┌─ SELECTED EXCERPT

Some artists use form to work out ideas. And some artists get lost in it, clinging like drowning men to their rainbow of colors, technology and mixed-media kit bag. Like Mr. Kurtz gone native in the jungle, such artists couldn’t cut themselves out of the tangle with a machete, even if they tried. And often they don’t want to.

The artists in “Still.Life” — an exhibit at Jennifer Schwartz Gallery through May 28, which explores the connection between photography and painting in the digital age — are knee-deep in form and giddy from the fumes. What Julie Blackmon, Michael Marshall, Aline Smithson and Maggie Taylor have in common is a certainty that more is more. Sometimes they’re right.

└─
┌─ ENTRIES SHOWN

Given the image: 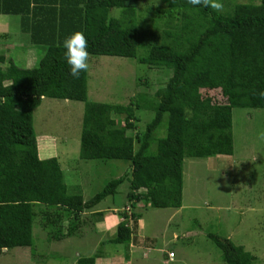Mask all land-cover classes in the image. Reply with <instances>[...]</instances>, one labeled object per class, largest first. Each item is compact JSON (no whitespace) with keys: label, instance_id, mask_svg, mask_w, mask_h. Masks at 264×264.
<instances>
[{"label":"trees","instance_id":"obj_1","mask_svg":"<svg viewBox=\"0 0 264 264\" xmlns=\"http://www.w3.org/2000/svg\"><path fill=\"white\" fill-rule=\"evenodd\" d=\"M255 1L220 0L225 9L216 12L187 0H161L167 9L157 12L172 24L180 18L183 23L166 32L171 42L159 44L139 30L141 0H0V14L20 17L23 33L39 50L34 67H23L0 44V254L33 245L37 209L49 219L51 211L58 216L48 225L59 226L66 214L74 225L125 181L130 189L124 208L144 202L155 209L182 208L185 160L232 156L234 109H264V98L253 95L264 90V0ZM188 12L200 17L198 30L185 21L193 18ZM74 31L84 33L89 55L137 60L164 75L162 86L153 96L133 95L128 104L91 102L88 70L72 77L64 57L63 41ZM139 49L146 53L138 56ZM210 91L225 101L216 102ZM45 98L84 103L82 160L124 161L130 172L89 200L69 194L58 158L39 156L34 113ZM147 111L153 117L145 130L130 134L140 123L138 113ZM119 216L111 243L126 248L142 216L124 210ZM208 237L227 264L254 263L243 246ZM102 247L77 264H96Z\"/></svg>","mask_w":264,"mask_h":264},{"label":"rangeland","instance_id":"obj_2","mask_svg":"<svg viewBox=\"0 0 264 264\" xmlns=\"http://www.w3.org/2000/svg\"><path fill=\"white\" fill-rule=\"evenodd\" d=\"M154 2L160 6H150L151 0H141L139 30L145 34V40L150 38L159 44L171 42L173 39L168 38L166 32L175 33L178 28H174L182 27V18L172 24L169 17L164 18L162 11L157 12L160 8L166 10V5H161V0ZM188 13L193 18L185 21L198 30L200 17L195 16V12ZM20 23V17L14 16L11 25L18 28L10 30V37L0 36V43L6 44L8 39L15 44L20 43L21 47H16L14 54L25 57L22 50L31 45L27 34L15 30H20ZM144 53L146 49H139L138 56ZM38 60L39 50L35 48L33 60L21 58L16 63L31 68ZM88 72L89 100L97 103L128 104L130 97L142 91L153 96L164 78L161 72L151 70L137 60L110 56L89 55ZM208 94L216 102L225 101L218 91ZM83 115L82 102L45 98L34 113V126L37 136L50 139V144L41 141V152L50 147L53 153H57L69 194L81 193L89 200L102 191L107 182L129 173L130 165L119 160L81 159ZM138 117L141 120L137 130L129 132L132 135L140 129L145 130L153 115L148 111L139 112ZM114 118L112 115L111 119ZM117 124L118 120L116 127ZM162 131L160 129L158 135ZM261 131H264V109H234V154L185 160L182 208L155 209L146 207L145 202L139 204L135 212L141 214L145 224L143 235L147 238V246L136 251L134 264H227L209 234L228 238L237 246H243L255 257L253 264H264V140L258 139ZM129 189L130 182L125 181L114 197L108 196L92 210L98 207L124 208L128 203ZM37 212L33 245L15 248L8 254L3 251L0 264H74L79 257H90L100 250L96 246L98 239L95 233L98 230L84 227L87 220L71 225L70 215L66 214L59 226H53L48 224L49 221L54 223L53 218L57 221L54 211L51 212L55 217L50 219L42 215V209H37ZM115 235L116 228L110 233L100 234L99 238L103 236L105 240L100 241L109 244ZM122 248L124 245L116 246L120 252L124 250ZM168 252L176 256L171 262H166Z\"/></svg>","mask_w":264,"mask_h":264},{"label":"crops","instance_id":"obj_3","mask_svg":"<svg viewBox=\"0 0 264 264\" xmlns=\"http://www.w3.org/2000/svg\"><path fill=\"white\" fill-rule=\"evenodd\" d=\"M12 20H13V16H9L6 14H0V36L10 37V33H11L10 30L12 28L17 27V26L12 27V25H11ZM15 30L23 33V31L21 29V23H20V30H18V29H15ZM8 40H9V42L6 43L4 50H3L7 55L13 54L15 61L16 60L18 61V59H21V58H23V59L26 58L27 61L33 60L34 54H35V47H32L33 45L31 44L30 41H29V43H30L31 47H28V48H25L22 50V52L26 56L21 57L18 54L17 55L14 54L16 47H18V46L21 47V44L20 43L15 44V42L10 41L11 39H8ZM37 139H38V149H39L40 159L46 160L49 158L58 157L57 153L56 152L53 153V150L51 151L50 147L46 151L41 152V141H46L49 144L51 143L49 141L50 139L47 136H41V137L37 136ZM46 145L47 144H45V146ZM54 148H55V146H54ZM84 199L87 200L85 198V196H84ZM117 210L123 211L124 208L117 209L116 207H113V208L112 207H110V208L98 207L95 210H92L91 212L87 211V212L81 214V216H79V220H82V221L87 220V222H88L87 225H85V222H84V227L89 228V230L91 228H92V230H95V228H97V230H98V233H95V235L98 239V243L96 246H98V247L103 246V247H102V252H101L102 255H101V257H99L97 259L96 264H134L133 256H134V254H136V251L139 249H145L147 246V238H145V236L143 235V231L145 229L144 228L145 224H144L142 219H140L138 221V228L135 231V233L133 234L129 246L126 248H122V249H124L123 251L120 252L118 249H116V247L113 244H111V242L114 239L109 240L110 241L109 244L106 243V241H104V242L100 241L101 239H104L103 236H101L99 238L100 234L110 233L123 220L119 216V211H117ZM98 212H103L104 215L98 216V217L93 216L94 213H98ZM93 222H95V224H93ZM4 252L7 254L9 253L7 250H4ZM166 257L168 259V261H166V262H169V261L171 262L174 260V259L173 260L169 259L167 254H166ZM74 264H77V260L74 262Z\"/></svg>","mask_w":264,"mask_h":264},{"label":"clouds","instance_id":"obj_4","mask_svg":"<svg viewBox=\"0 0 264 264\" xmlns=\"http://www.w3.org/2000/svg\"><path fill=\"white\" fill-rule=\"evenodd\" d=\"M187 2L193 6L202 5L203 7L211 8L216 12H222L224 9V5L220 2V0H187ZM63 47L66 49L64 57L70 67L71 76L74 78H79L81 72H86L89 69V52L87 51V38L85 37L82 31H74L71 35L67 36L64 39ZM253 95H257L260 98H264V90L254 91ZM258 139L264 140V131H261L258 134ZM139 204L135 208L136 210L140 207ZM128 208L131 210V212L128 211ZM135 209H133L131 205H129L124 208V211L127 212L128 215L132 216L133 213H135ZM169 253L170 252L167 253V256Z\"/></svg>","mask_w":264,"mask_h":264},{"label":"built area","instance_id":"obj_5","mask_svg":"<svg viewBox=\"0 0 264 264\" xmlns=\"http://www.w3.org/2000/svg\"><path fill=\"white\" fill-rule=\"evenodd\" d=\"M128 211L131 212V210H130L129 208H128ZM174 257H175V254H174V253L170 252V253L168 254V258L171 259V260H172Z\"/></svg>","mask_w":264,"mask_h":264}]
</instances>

└─
┌─ ENTRIES SHOWN

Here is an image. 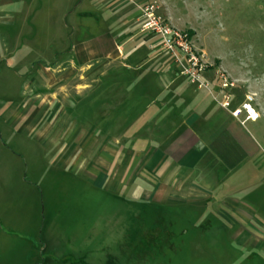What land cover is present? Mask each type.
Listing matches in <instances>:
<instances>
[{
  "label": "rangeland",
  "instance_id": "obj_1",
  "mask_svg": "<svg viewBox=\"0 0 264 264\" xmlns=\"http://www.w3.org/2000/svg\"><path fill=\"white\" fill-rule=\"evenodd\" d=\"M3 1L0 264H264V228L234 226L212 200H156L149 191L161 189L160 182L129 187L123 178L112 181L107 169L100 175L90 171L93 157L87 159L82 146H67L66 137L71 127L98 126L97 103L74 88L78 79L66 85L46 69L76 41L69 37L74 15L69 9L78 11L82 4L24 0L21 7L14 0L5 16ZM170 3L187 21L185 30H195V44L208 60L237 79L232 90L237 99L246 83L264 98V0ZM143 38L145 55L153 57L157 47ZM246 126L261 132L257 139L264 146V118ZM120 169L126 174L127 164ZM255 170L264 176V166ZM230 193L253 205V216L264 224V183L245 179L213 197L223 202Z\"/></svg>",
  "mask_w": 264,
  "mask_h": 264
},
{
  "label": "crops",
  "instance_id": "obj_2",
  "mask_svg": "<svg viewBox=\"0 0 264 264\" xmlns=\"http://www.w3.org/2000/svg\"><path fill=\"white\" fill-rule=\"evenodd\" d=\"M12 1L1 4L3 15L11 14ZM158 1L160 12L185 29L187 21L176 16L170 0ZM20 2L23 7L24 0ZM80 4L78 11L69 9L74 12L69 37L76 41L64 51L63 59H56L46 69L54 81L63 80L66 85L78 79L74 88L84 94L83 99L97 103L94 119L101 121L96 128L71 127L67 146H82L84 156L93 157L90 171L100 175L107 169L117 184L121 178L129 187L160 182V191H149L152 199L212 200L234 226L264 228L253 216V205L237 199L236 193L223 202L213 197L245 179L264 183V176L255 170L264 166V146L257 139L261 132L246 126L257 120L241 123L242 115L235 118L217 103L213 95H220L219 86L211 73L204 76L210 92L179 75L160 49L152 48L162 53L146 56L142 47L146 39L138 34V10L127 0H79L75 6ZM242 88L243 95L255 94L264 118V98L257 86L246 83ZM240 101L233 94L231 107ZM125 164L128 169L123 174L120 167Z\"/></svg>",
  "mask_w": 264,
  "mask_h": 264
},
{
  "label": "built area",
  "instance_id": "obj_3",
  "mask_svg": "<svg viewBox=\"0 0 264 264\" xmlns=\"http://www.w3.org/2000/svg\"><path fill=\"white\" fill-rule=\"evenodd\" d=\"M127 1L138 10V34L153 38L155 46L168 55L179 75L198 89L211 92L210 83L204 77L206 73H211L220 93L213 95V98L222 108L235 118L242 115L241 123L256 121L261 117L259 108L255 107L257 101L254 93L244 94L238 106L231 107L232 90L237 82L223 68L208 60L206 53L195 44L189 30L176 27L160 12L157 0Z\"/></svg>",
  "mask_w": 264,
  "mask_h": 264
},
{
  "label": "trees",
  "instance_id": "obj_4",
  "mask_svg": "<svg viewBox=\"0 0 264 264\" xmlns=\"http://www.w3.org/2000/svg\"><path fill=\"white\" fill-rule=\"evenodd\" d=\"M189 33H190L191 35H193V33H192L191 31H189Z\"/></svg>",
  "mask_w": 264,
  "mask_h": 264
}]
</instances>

└─

▸ TASK 1
In the review of the "Still.Life" exhibit, which gallery is showing the exhibit?
▸ TASK 2
Retype the part of the exhibit review that runs from "Some artists use" to "don’t want to.".
▸ TASK 3
Extend the review of the "Still.Life" exhibit, picking up after its final sentence.

▸ OUTPUT 1
Jennifer Schwartz Gallery

▸ OUTPUT 2
Some artists use form to work out ideas. And some artists get lost in it, clinging like drowning men to their rainbow of colors, technology and mixed-media kit bag. Like Mr. Kurtz gone native in the jungle, such artists couldn’t cut themselves out of the tangle with a machete, even if they tried. And often they don’t want to.

▸ OUTPUT 3
The high point of the show is Julie Blackmon’s pastiches of photographic elements, which are mashed outrageously together through the magic of digital technology so that our eye isn’t sure whom or what to believe (as in “The Power of Now,” above). Revved-up colors give flesh a waxy appearance, flatten space and lend a disorienting painterly quality. The effect can be delightful: in “Power of Now” (2008), a succession of figures — mother, father, babies and children — sprawl out like yard art against a visually intense landscape of neon-green grass and blazing blue swimming pool. It has the look of a jigsaw puzzle image: odd, theatrical, Jeff Wall-meets-“I Spy.”

Blackmon’s pieces work best when they tap into depictions of the chaotic romance and flux of family life, reminiscent of the work of Sally Mann, Loretta Lux and Tierney Gearon. Less successful are the one-note, composed and kitschy distillations of an idea or action. In “Take Off” (2009), for example, a little boy prepares to jump from a chair into a pile of pillows and ends up looking like a 1980s Maxell audio tape ad.

Michael Marshall tackles the au courant theme of beautiful expanses of water hiding the potential environmental nightmare of oil-gushing disasters. He is a photographer of obvious skill and accomplishment, but his potent ideas can get lost amid his technique, which involves layers of photographic images, Japanese tissue paper, encaustic and sculptural elements.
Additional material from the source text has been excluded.